Opdracht — Citeer woordelijk het deel van de tekst over bedrijfsinformatiesystemen tussen "Bedrijfsinformatiesystemen veranderen voortdurend" en "toeging via internet.", beide inbegrepen.

Tekstfragment —
Technologische veranderingen en nieuwe innovatieve bedrijfsmodellen hebben het sociale leven en
de bedrijfspraktijk getransformeerd. Bedrijven gebruiken informatietechnologie om de snel
veranderen behoefte van de klant aan te voelen en hierop in te spelen, voorraden tot de laagst
mogelijke niveaus te reduceren en hogere niveaus van operationele efficiëntie te realiseren. Supply
chains zijn sneller geworden omdat zowel grote als kleine bedrijven afhankelijk zijn van bevoorrading
op het juiste moment om hun overheadkosten (algemene kosten) te reduceren en sneller op de
markt te komen. Nieuwe beveiligingswetten en financiële wetten verplichten bedrijven om gegevens
van klanten jaren te bewaren. Hierdoor wordt de groei van digitale informatie vergroot.
Bedrijfsinformatiesystemen veranderen voortdurend in technologie, bedrijfstoepassing van de
technologie en de invloed ervan op bedrijfssucces. Oude systemen worden vernietigd en vervangen
door nieuwe. Er verschijnen nieuwe bedrijfstakken en oude verdwijnen langzaam. Succesvolle
bedrijven zijn die bedrijven die leren hoe ze de nieuwe technologie moeten benutten. Op
technologisch gebied zijn er 3 onderling samenhangende veranderingen: het wijdverbreide gebruik
van het mobiele computerplatform (gebruikt voor management verbeteren en concurrentievoordeel
bereiken), het toenemende gebruik van zeer grote databestanden (big data) en de groei van cloud
computing, waarbij software en data niet langer op de eigen bedrijfsserver maar op een externe
server in de cloud staan, met toeging via internet.

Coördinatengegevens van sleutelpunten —
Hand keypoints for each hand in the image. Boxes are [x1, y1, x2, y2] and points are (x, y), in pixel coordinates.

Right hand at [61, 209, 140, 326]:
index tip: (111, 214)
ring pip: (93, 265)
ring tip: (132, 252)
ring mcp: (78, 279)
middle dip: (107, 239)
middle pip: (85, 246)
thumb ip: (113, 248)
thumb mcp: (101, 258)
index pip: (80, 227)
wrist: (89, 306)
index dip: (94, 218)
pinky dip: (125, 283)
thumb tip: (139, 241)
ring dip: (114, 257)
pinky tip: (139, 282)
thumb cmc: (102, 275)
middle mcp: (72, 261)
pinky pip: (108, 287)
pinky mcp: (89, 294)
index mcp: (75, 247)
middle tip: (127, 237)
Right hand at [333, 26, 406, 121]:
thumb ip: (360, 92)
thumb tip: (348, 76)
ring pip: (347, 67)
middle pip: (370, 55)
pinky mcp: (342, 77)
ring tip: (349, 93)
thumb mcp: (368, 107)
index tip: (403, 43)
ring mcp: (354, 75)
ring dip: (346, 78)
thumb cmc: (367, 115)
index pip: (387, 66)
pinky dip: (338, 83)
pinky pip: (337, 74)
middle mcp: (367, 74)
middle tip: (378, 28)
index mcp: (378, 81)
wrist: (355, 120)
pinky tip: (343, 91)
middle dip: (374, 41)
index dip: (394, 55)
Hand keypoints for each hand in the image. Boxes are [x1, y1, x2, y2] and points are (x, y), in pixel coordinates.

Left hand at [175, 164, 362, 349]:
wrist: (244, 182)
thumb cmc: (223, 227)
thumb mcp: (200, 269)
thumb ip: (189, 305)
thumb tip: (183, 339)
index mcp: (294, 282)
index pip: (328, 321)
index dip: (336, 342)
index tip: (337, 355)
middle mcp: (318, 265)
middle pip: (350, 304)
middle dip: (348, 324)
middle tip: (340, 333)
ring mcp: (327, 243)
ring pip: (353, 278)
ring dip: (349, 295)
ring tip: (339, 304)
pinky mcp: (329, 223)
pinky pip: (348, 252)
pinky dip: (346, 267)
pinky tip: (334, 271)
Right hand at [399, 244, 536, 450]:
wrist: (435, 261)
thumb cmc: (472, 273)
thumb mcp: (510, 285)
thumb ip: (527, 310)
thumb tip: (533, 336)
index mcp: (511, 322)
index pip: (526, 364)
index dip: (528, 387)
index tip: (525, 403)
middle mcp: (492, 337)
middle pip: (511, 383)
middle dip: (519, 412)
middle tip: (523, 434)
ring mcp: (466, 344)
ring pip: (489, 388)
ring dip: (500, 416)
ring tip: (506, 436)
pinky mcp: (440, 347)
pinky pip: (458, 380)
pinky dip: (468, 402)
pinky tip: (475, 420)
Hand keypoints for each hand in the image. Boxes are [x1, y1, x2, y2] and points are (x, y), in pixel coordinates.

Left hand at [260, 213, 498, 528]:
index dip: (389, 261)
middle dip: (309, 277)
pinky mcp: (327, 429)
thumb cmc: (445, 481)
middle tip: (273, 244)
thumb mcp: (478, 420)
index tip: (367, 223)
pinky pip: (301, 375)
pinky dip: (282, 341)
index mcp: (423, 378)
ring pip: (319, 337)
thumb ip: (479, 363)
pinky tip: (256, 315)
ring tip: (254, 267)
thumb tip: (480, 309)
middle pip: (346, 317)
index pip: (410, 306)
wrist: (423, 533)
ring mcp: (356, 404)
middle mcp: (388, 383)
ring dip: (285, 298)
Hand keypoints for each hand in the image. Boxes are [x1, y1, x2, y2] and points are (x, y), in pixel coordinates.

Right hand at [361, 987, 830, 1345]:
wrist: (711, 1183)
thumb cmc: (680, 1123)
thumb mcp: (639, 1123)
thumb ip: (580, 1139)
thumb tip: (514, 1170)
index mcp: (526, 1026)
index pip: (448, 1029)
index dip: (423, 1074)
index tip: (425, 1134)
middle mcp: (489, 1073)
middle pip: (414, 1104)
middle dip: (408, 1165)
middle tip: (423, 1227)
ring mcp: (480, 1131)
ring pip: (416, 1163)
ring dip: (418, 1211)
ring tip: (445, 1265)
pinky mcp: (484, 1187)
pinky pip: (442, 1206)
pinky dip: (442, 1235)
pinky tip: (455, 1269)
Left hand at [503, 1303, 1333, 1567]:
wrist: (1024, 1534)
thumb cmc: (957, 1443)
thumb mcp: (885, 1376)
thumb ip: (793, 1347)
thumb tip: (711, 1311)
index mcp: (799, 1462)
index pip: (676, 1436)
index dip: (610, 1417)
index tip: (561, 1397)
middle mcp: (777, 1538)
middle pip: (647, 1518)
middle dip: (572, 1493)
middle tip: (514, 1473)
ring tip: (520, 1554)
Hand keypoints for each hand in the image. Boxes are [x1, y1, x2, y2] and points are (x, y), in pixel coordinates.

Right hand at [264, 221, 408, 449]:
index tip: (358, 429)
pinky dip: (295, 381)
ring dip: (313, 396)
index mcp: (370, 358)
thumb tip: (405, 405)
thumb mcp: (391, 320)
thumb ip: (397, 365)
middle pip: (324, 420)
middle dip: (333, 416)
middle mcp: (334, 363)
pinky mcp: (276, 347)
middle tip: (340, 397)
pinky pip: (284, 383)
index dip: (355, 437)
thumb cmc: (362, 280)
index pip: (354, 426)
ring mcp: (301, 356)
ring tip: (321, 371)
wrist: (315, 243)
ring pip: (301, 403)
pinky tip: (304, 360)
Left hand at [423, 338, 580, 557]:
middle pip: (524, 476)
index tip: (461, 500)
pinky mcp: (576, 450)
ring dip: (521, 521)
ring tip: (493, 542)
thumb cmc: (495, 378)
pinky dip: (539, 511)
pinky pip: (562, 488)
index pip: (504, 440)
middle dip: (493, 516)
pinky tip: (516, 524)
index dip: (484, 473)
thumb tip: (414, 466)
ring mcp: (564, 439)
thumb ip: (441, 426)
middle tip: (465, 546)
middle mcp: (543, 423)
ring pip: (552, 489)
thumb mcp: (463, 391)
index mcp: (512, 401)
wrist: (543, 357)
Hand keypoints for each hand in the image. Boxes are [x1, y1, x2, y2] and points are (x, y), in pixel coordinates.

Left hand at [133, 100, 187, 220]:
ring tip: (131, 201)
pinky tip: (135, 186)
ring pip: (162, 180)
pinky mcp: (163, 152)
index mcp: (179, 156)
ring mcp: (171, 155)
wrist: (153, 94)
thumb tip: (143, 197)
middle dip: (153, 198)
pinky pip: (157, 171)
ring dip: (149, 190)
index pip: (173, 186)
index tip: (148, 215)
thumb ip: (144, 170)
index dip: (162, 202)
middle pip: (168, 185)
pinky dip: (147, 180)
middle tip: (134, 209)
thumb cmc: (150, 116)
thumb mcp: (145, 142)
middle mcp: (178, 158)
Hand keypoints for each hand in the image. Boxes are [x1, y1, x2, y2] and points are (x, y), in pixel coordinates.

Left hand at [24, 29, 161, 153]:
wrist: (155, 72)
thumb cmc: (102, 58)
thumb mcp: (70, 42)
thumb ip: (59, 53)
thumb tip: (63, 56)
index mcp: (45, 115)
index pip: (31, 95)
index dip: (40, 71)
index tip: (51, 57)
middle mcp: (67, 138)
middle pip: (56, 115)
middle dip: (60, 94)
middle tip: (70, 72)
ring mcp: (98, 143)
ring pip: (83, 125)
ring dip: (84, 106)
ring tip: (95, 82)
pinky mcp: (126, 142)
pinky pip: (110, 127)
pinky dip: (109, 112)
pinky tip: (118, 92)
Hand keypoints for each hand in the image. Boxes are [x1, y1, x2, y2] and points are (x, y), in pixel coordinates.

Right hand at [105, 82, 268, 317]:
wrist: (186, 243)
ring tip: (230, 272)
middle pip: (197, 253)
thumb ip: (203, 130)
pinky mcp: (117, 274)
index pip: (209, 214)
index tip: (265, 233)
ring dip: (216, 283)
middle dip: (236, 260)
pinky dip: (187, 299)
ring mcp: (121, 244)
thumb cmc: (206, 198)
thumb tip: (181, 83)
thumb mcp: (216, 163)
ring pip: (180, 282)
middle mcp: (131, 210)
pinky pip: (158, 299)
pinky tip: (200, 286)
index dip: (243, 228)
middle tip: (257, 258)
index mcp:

Antwoordvak —
Bedrijfsinformatiesystemen veranderen voortdurend in technologie, bedrijfstoepassing van de
technologie en de invloed ervan op bedrijfssucces. Oude systemen worden vernietigd en vervangen
door nieuwe. Er verschijnen nieuwe bedrijfstakken en oude verdwijnen langzaam. Succesvolle
bedrijven zijn die bedrijven die leren hoe ze de nieuwe technologie moeten benutten. Op
technologisch gebied zijn er 3 onderling samenhangende veranderingen: het wijdverbreide gebruik
van het mobiele computerplatform (gebruikt voor management verbeteren en concurrentievoordeel
bereiken), het toenemende gebruik van zeer grote databestanden (big data) en de groei van cloud
computing, waarbij software en data niet langer op de eigen bedrijfsserver maar op een externe
server in de cloud staan, met toeging via internet.